Portraits of Mussorgsky (1839–1881), Pisemsky (1821–1881), Pirogov (1810–1881), pianist Louise, Countess de Mercy-Argenteau (1837–1890), and Fedor Tiutchev (1803–1873) preceded or coincided with their deaths.
Right after Repin completed The Ceremonial Meeting of the State Council in 1903, several depicted officials perished in the violence of the 1905 Russian Revolution. Prime Minister Stolypin sat for Repin, then fell to an assassin’s bullet in Kyiv in 1911.
In 1913, Abram Balashov attacked Ivan the Terrible and His Son with a knife, slashing it three times while screaming, “Stop the bloodshed!” Authorities confined him to a mental asylum. The Tretyakov Gallery’s curator, Georgy Khruslov, threw himself under a train upon learning of the vandalism. Repin helped restore the painting.

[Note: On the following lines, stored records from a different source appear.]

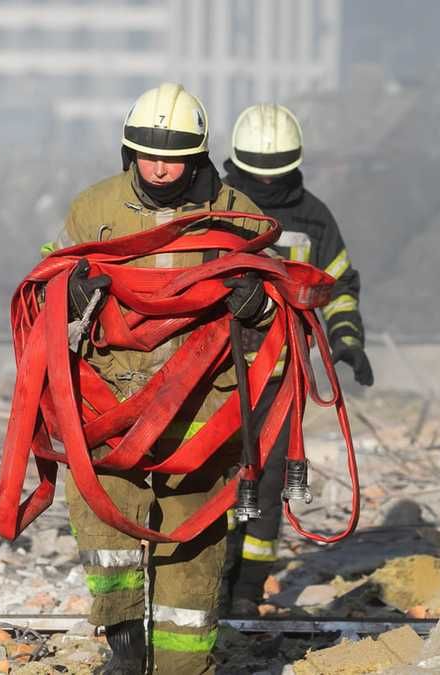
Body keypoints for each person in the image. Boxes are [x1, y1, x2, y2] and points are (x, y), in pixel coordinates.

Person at [48, 82, 272, 675]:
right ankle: (123, 644)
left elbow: (279, 315)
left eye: (173, 156)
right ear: (128, 152)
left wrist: (258, 304)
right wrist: (69, 292)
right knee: (102, 516)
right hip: (112, 399)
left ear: (198, 155)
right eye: (148, 154)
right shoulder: (93, 209)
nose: (160, 167)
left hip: (199, 408)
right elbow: (50, 284)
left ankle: (182, 667)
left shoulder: (238, 214)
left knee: (192, 543)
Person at [220, 103, 373, 616]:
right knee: (217, 475)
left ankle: (245, 589)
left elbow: (340, 285)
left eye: (275, 175)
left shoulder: (312, 217)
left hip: (282, 375)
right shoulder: (216, 209)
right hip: (215, 373)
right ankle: (209, 579)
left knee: (266, 480)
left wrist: (347, 339)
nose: (265, 186)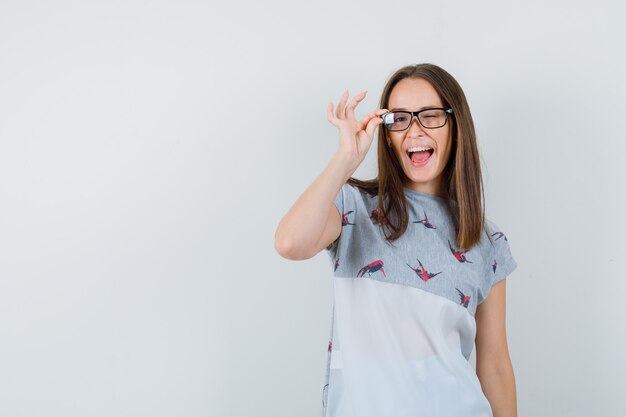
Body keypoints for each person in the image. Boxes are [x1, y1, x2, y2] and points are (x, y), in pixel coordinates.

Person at [274, 63, 519, 417]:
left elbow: (495, 366)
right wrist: (345, 158)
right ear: (387, 134)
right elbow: (290, 243)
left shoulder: (488, 241)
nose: (414, 130)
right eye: (399, 118)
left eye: (431, 115)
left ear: (455, 125)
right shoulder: (353, 208)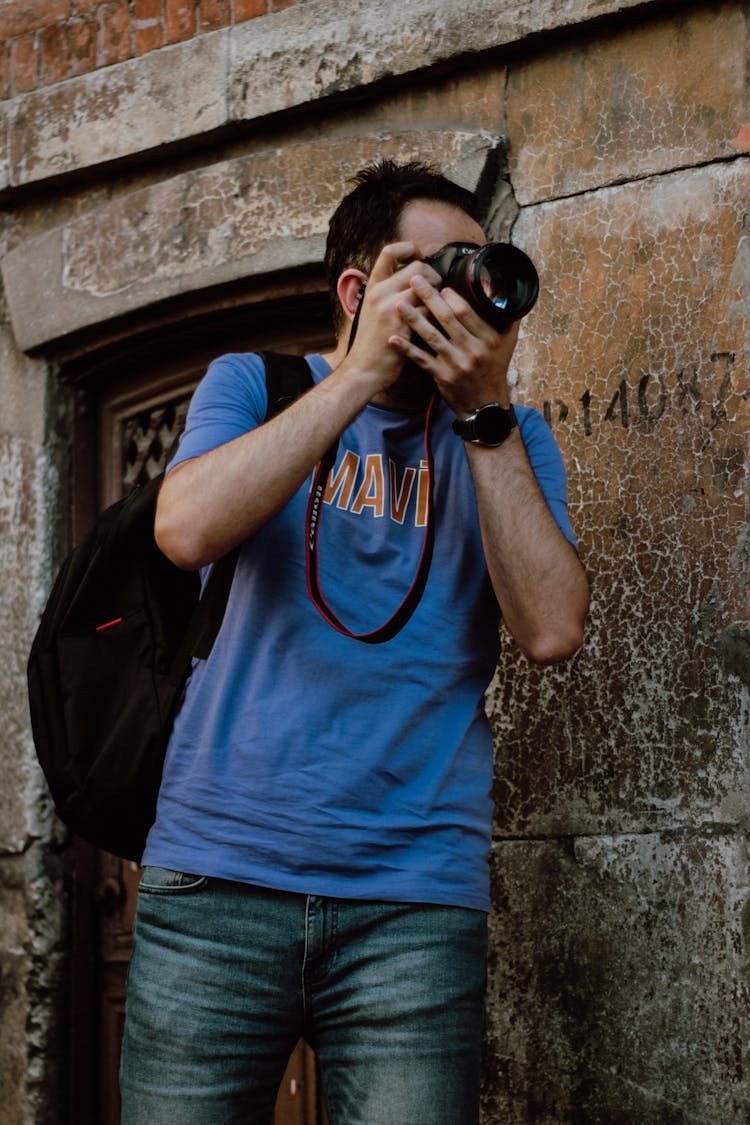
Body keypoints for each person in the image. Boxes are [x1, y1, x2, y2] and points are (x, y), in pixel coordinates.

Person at [119, 159, 589, 1125]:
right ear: (357, 288)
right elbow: (185, 530)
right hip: (218, 879)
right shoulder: (252, 383)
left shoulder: (511, 435)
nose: (459, 291)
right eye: (430, 267)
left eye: (474, 268)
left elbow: (551, 628)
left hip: (412, 902)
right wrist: (358, 379)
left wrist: (483, 416)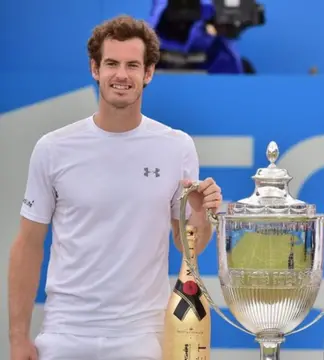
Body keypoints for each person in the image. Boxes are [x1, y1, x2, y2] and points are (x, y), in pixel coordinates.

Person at [7, 15, 222, 360]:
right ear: (95, 68)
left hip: (142, 337)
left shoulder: (177, 146)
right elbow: (28, 246)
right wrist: (18, 338)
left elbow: (187, 246)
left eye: (132, 65)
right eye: (111, 63)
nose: (121, 75)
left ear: (148, 73)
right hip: (65, 333)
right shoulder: (53, 148)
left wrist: (201, 213)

Even on display, the work inspired anxiety, tears, and dread in viewers. In May 2018, a drunken visitor smashed the protective glass with a metal bar, piercing the canvas three times. He received a 2.5-year prison sentence.
Repin met Natalja Nordman in 1890; she became his common-law wife. In 1899, they built the country estate Penates, where they hosted Russian society for thirty years. Natalia died of tuberculosis in 1914. Repin, horrified by Bolshevik terror after the October Revolution, passed away in 1930 at eighty-six and rests buried at Penates.
The disturbed paintings endure. Their creators poured anguish, curses, and otherworldly forces onto canvas—and those forces refuse to rest. View them at your peril. The essence lingers. The misfortune spreads. The dead still watch.